Ciò, consolidando in punto di diritto il ragionamento già svolto dalla Corte territoriale, supera ogni questione sollecitata con il ricorso per cassazione, nel quale non risulta indicata, se non sulla base di una lettura diametralmente opposta a quella fornita dalla Corte territoriale rispetto al “comune sentire”, una qualche ragione idonea ad inficiare non solo la diversa e non implausibile valutazione sul punto da parte del giudice del merito, ma anche il sostegno giuridico che essa trova nella regola interpretativa sopra delineata.
5.4 Da quanto sopra risulta assorbito ogni altro aspetto sollecitato con il motivo in esame.
5.5 Va dunque ribadito e stabilito che «a norma degli artt. 445 e 653 cod. proc. pen., come modificati dalla legge 27 marzo 2001, n. 97, la sentenza di applicazione della pena su richiesta delle parti ha efficacia di giudicato – nei giudizi disciplinari che si svolgono davanti alle pubbliche autorità, e quindi anche in quelli che riguardano i dipendenti della P.A. – quanto all’accertamento del fatto, alla sua illiceità penale e all’affermazione che l’imputato lo ha commesso» ed altresì che «allorquando la contrattazione collettiva fa riferimento, per la graduazione delle sanzioni disciplinari a carico del pubblico dipendente, alla sussistenza, per i medesimi fatti, di sentenza di condanna penale, quest’ultima, in ragione del disposto dell’art. 653 c.p.p., come modificato dalla legge 27 marzo 2001, n. 97, deve presumersi riguardare anche il caso di sentenza di applicazione della pena su richiesta ai sensi dell’art. 444 c.p.p.».

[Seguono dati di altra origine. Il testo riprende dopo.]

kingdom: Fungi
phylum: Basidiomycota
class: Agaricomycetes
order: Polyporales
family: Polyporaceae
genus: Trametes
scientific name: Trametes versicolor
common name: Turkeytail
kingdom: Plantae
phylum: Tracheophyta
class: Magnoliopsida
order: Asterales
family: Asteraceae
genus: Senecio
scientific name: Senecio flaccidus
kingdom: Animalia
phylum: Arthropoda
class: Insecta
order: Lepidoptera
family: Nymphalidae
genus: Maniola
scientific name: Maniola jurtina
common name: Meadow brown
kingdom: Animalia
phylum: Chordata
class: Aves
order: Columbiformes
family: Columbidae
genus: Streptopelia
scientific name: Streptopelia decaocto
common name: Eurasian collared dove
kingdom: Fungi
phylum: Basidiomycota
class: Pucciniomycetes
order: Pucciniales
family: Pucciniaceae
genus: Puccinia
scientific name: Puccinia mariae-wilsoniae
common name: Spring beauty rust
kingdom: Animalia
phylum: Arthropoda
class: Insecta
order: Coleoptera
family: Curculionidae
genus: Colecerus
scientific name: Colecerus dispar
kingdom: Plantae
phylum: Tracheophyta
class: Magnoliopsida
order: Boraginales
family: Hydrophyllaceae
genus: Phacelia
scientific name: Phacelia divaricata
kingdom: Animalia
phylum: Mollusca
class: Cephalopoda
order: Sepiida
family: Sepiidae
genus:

6. Alla reiezione del ricorso segue la regolazione secondo soccombenza delle spese del giudizio di legittimità.
P.Q.M.
Rigetta il ricorso e condanna il ricorrente al pagamento in favore delle controparti delle spese del giudizio di legittimità, che liquida in euro 5.500,00 per compensi ed euro 200,00 per esborsi, oltre spese generali in misura del 15 % ed accessori di legge.
Ai sensi dell’art. 13 comma 1 quater del d.p.r. 115 del 2002, dà atto della sussistenza dei presupposti per il versamento, da parte del ricorrente, dell’ulteriore importo a titolo di contributo unificato pari a quello dovuto per il ricorso, a norma del comma 1- bis, dello stesso articolo 13.